Cold storage refers to storing bitcoins and their private keys offline for greater security. With private keys never being exposed to the internet, the security levels of cold storage options can be significantly higher than other avenues. Examples include hardware wallets such as Trezor and Ledger, which allow funds to be spent without private keys leaving the device, paper wallets created offline, and even more extreme options like fireproof seed phrase capsules. Perhaps most James-Bond-like of all the choices is storing a wallet in something hopefully not cold, but undeniably secure: your own mind.

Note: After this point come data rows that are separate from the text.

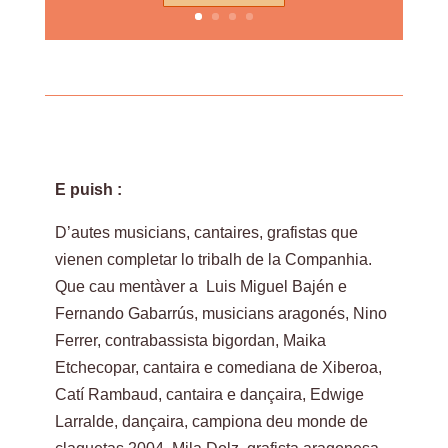
E puish :
D’autes musicians, cantaires, grafistas que
vienen completar lo tribalh de la Companhia.
Que cau mentàver a Luis Miguel Bajén e
Fernando Gabarrús, musicians aragonés, Nino
Ferrer, contrabassista bigordan, Maika
Etchecopar, cantaira e comediana de Xiberoa,
Catí Rambaud, cantaira e dançaira, Edwige
Larralde, dançaira, campiona deu monde de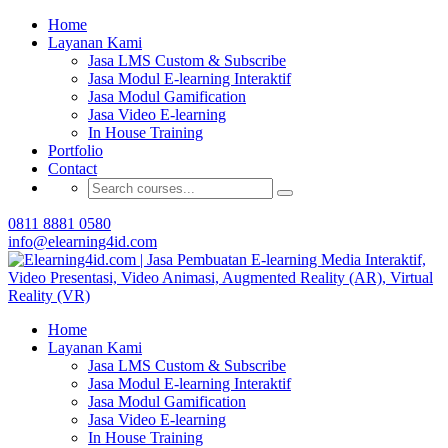
Buat Modul E-learning & LMS Anda Semakin
Home
Menarik dengan Gamification
Layanan Kami
Jasa LMS Custom & Subscribe
Hubungi Tim Elearning4id
Jasa Modul E-learning Interaktif
Jasa Modul Gamification
Jasa Video E-learning
In House Training
Portfolio
Contact
0811 8881 0580
info@elearning4id.com
Home
Layanan Kami
Jasa LMS Custom & Subscribe
Jasa Modul E-learning Interaktif
Jasa Modul Gamification
Jasa Video E-learning
In House Training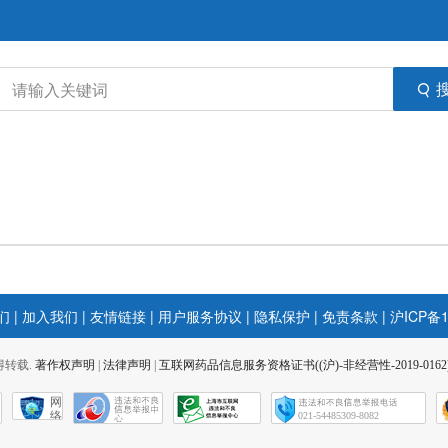
们
|
加入我们
|
友情链接
|
用户服务协议
|
隐私保护
|
免责条款
|
沪ICP备1
 不得转载.
著作权声明
|
法律声明
|
互联网药品信息服务资格证书((沪)-非经营性-2019-0162
网
络
021-54485309-8082
社
会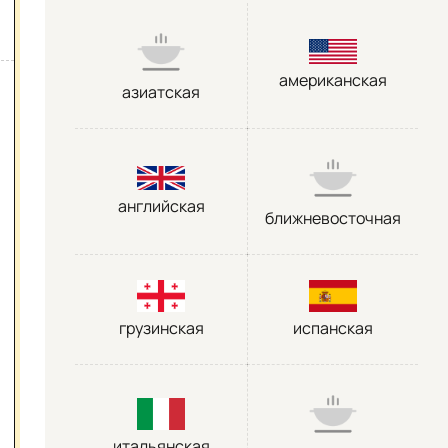
американская
азиатская
английская
ближневосточная
грузинская
испанская
итальянская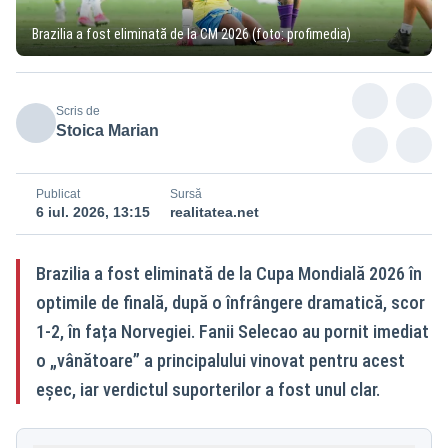
Brazilia a fost eliminată de la CM 2026 (foto: profimedia)
Scris de
Stoica Marian
Publicat
Sursă
6 iul. 2026, 13:15
realitatea.net
Brazilia a fost eliminată de la Cupa Mondială 2026 în
optimile de finală, după o înfrângere dramatică, scor
1-2, în fața Norvegiei. Fanii Selecao au pornit imediat
o „vânătoare” a principalului vinovat pentru acest
eșec, iar verdictul suporterilor a fost unul clar.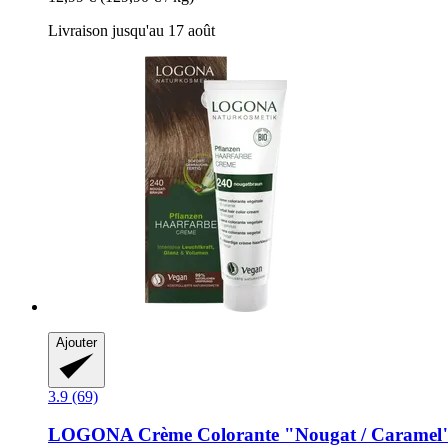
Livraison jusqu'au 17 août
Ajouter
3.9 (69)
LOGONA
Crème Colorante "Nougat / Caramel"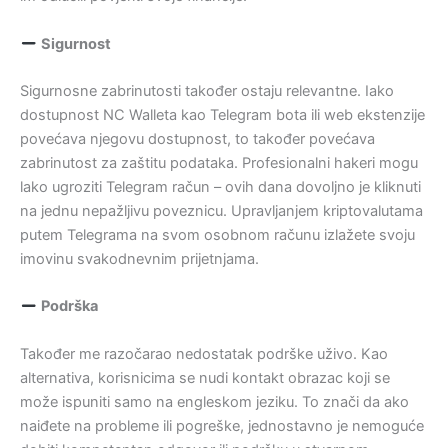
Sigurnost
Sigurnosne zabrinutosti također ostaju relevantne. Iako
dostupnost NC Walleta kao Telegram bota ili web ekstenzije
povećava njegovu dostupnost, to također povećava
zabrinutost za zaštitu podataka. Profesionalni hakeri mogu
lako ugroziti Telegram račun – ovih dana dovoljno je kliknuti
na jednu nepažljivu poveznicu. Upravljanjem kriptovalutama
putem Telegrama na svom osobnom računu izlažete svoju
imovinu svakodnevnim prijetnjama.
Podrška
Također me razočarao nedostatak podrške uživo. Kao
alternativa, korisnicima se nudi kontakt obrazac koji se
može ispuniti samo na engleskom jeziku. To znači da ako
naiđete na probleme ili pogreške, jednostavno je nemoguće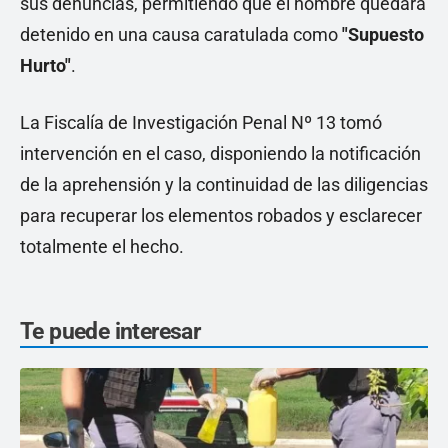
sus denuncias, permitiendo que el hombre quedara
detenido en una causa caratulada como
"Supuesto
Hurto"
.
La Fiscalía de Investigación Penal Nº 13 tomó
intervención en el caso, disponiendo la notificación
de la aprehensión y la continuidad de las diligencias
para recuperar los elementos robados y esclarecer
totalmente el hecho.
Te puede interesar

Known as a “brainwallet,” storing a bitcoin seed phrase in your brain is definitely secure, as long as you don’t forget it or get mixed up. Using a mnemonic device such as a colorful, vivid story, particularly sharp bitcoiners can retain a 12-word seed phrase entirely in their heads. As with all such measures though, there’s a trade off. If you’ve got to run from a bad actor or flee the country and can’t take anything with you, this option is undeniably appealing. But beware: once forgotten, no customer service group on the planet is going to be able to help you retrieve the lost mental bitcoins.
Leveraging DEXs, Noncustodial Options
While popular centralized exchanges like Coinbase, Binance and Kraken can make getting into bitcoin easy, and even storing it for day-to-day transactions, it is never advisable to leave bitcoins sitting around online when not trading. Exchanges have been hacked multiple times, are subject to governmental regulation and technical difficulties, and as such are not secure for stashing sats. Once such an exchange is shut down, hacked, or frozen, so is your money.
Better options include decentralized exchanges (DEXs) with open source code and where software and network data is stored locally. Also, such networks allow for greater anonymity with minimal to no registration requirements, and can afford features such as encrypted chats for P2P trade and blind escrow. The Bisq network is one example of such an exchange. Local.bitcoin.com, another, is a peer-to-peer bitcoin cash marketplace where users need only to enter an email to trade BCH privately for a variety of traditional assets.
Where crypto wallets are concerned, noncustodial options (wallets where the private keys are solely in the user’s possession and are not centrally stored) are always best, as a seed phrase can restore the wallet if an accident happens or a device is lost. When it comes to custodial wallets, however, once the provider is compromised, so is the user. Always be sure to verify any wallet you are using is noncustodial, as the whole point of bitcoin is for you — and nobody else — to be in control of your money.
The Less Trust, the Better
Trust between humans can be a beautiful thing, but when it comes to stashing bitcoins, the less trust, the better. Satoshi himself cited this as the central issue concerning traditional financial systems. The Bitcoin creator noted “the inherent weaknesses of the trust based model” in the Bitcoin whitepaper, and developed the cryptocurrency in answer to these challenges.
When hiding your bitcoins, then, it’s always paramount to remember the reason for the asset in the first place: so you don’t have to trust any central entity to keep your money safe. At the end of the day things like customer service laziness at AT&T, human forgetfulness, and having to trust certain tools or developers may always be an issue, but the closer we can get the trust level to zero, the better.